Celia Le Mouel : « Je ne pensais pas me retrouver dans les plus fortes »

Crédit photo Nicolas Mabyle / DirectVelo

Crédit photo Nicolas Mabyle / DirectVelo

Celia Le Mouel a montré le maillot jaune et orange de St-Michel-Mavic-Auber 93 tout au long de l'étape la plus longue du Tour de France Femmes. Membre de l'échappée de quatorze qui a compté jusqu'à dix minutes d'avance, la Championne de France Espoirs du contre-la-montre a su en garder jusqu'à l'arrivée de Rodez pour finir avec le groupe des favorites, qui a repris le groupe de contre derrière Yara Kastelijn, lauréate de l'étape (voir classement). DirectVelo a recueilli le récit de la journée de la première Française sur la ligne, dans la zone des bus. Entretien. 

DirectVelo : Penses-tu que la victoire était possible aujourd'hui ?
Celia Le Mouel : La première (Yara Kastelijn) était vraiment au-dessus dans les bosses mais j'ai réussi à bien gérer.
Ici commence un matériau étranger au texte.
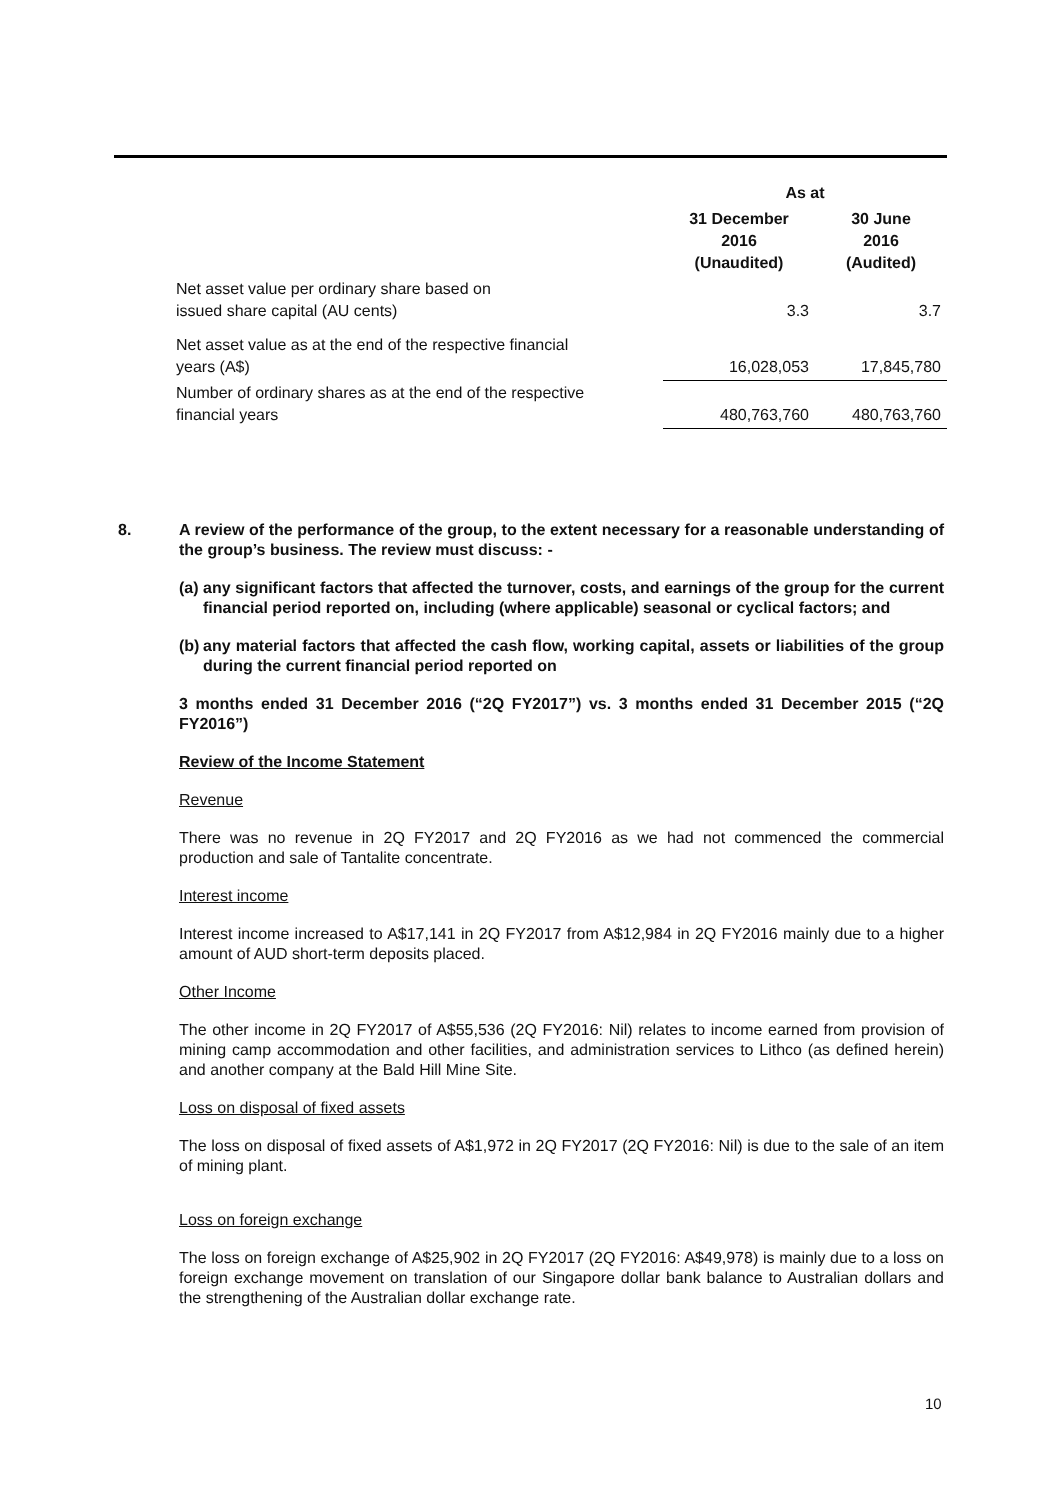| | As at | |
| --- | --- | --- |
| | 31 December 2016 (Unaudited) | 30 June 2016 (Audited) |
| Net asset value per ordinary share based on issued share capital (AU cents) | 3.3 | 3.7 |
| Net asset value as at the end of the respective financial years (A$) | 16,028,053 | 17,845,780 |
| Number of ordinary shares as at the end of the respective financial years | 480,763,760 | 480,763,760 |
8. A review of the performance of the group, to the extent necessary for a reasonable understanding of the group’s business. The review must discuss: -
(a) any significant factors that affected the turnover, costs, and earnings of the group for the current financial period reported on, including (where applicable) seasonal or cyclical factors; and
(b) any material factors that affected the cash flow, working capital, assets or liabilities of the group during the current financial period reported on
3 months ended 31 December 2016 (“2Q FY2017”) vs. 3 months ended 31 December 2015 (“2Q FY2016”)
Review of the Income Statement
Revenue
There was no revenue in 2Q FY2017 and 2Q FY2016 as we had not commenced the commercial production and sale of Tantalite concentrate.
Interest income
Interest income increased to A$17,141 in 2Q FY2017 from A$12,984 in 2Q FY2016 mainly due to a higher amount of AUD short-term deposits placed.
Other Income
The other income in 2Q FY2017 of A$55,536 (2Q FY2016: Nil) relates to income earned from provision of mining camp accommodation and other facilities, and administration services to Lithco (as defined herein) and another company at the Bald Hill Mine Site.
Loss on disposal of fixed assets
The loss on disposal of fixed assets of A$1,972 in 2Q FY2017 (2Q FY2016: Nil) is due to the sale of an item of mining plant.
Loss on foreign exchange
The loss on foreign exchange of A$25,902 in 2Q FY2017 (2Q FY2016: A$49,978) is mainly due to a loss on foreign exchange movement on translation of our Singapore dollar bank balance to Australian dollars and the strengthening of the Australian dollar exchange rate.
10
Je ne pensais pas me retrouver dans les plus fortes de l'échappée et il ne me manque pas grand-chose, au final, pour aller chercher un podium mais les leaders sont revenues sur nous. C'était cool de passer une journée comme celle-là à l'avant ! 

« JAMAIS FAIT UNE COURSE AUSSI LONGUE »

Que t'es-tu dit lorsque vous avez compté jusqu'à dix minutes d'avance ?
Au début, on voulait juste creuser l'écart. Quand nous avons eu dix minutes, on a commencé à penser à la victoire d'étape, à s'économiser un maximum, surtout sur une distance de 170 km. Je n'avais jamais fait une course aussi longue, surtout avec un enchaînement de difficultés. Je voulais me préserver. On se dit qu'on peut le faire, qu'il faut bien gérer son effort. Dans le raidard d'arrivée, j'ai lancé à quasiment 400 mètres de la ligne (sourire). C'était un peu loin mais il fallait tout donner et aussi essayer de fatiguer les autres, y compris mentalement car ça se joue beaucoup mentalement à ce moment-là. 

As-tu vite compris, dans le final, que tu faisais partie des plus fortes des quatorze ?
Non, je ne l'ai pas vite senti mais dans la voiture, ils croyaient en moi, ils disaient que j'étais l'une des meilleures grimpeuses du groupe. Dans le premier long grimpeur (la côte de Colombiès située à 35 km de l'arrivée, NDLR), je tenais le gouvernail à l'arrière, je n'avais pas trop confiance. Dans la deuxième bosse, j'ai bien géré mon effort et je me suis rendu compte que j'arrivais à tenir. Puis sur la fin je remontais les filles et j'ai basculé dans les cinq-six. C'est à ce moment-là que je me suis dit que sur la longueur, j'allais possiblement être parmi les meilleures. Dans la bosse suivante de deux kilomètres, ça montait tempo, je me sentais bien et j'ai presque hésité à attaquer. Je voyais que je récupérais bien des efforts. Ça donne de la confiance pour l'arrivée. 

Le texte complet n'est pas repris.